"""

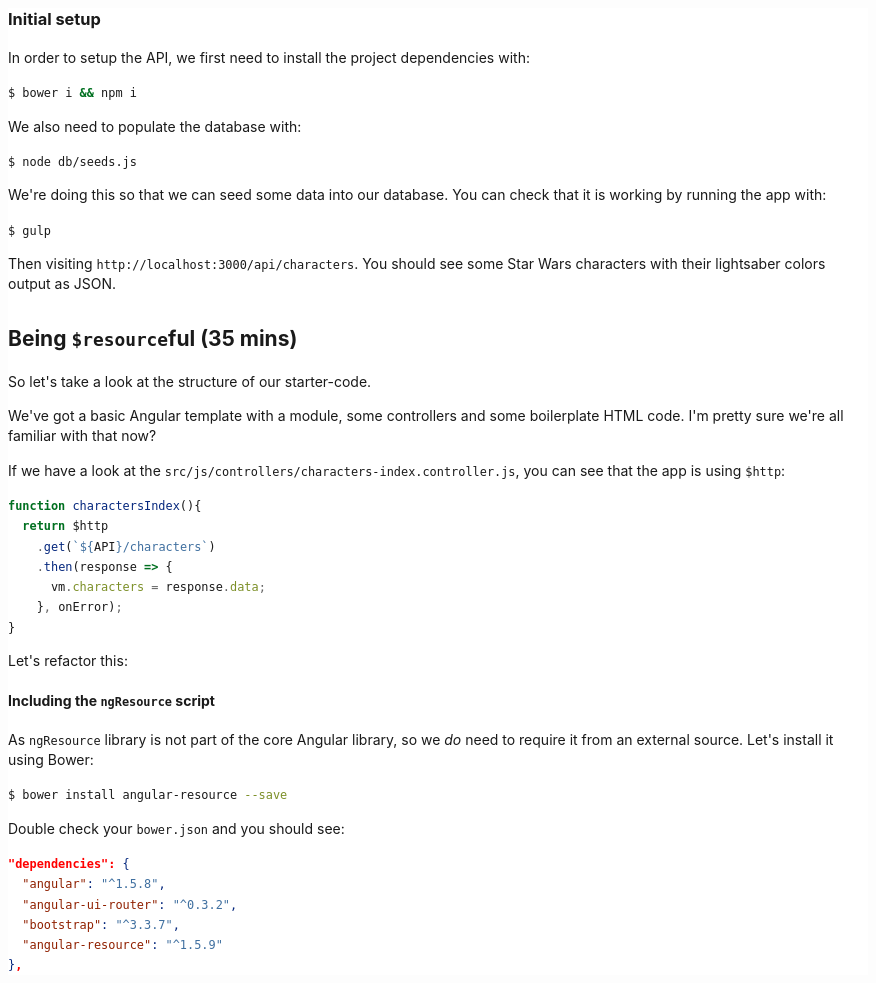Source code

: ### Initial setup

In order to setup the API, we first need to install the project dependencies with:

```bash
$ bower i && npm i
```

We also need to populate the database with:

```bash
$ node db/seeds.js
```

We're doing this so that we can seed some data into our database. You can check that it is working by running the app with:

```bash
$ gulp
```

Then visiting `http://localhost:3000/api/characters`. You should see some Star Wars characters with their lightsaber colors output as JSON.

## Being `$resource`ful (35 mins)

So let's take a look at the structure of our starter-code.

We've got a basic Angular template with a module, some controllers and some boilerplate HTML code. I'm pretty sure we're all familiar with that now?

If we have a look at the `src/js/controllers/characters-index.controller.js`, you can see that the app is using `$http`:

```js
function charactersIndex(){
  return $http
    .get(`${API}/characters`)
    .then(response => {
      vm.characters = response.data;
    }, onError);
}
```

Let's refactor this:

#### Including the `ngResource` script

As `ngResource` library is not part of the core Angular library, so we _do_ need to require it from an external source. Let's install it using Bower:

```bash
$ bower install angular-resource --save
```

Double check your `bower.json` and you should see:

```json
"dependencies": {
  "angular": "^1.5.8",
  "angular-ui-router": "^0.3.2",
  "bootstrap": "^3.3.7",
  "angular-resource": "^1.5.9"
},
```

"""

REQUIRED WORK: The required result is the entries above, printed exactly from the first line through the line with "#### Including the", pictures excluded.

RESPONSE TO THE EXERCISE:
Source code

: ### Initial setup

In order to setup the API, we first need to install the project dependencies with:

```bash
$ bower i && npm i
```

We also need to populate the database with:

```bash
$ node db/seeds.js
```

We're doing this so that we can seed some data into our database. You can check that it is working by running the app with:

```bash
$ gulp
```

Then visiting `http://localhost:3000/api/characters`. You should see some Star Wars characters with their lightsaber colors output as JSON.

## Being `$resource`ful (35 mins)

So let's take a look at the structure of our starter-code.

We've got a basic Angular template with a module, some controllers and some boilerplate HTML code. I'm pretty sure we're all familiar with that now?

If we have a look at the `src/js/controllers/characters-index.controller.js`, you can see that the app is using `$http`:

```js
function charactersIndex(){
  return $http
    .get(`${API}/characters`)
    .then(response => {
      vm.characters = response.data;
    }, onError);
}
```

Let's refactor this:

#### Including the `ngResource` script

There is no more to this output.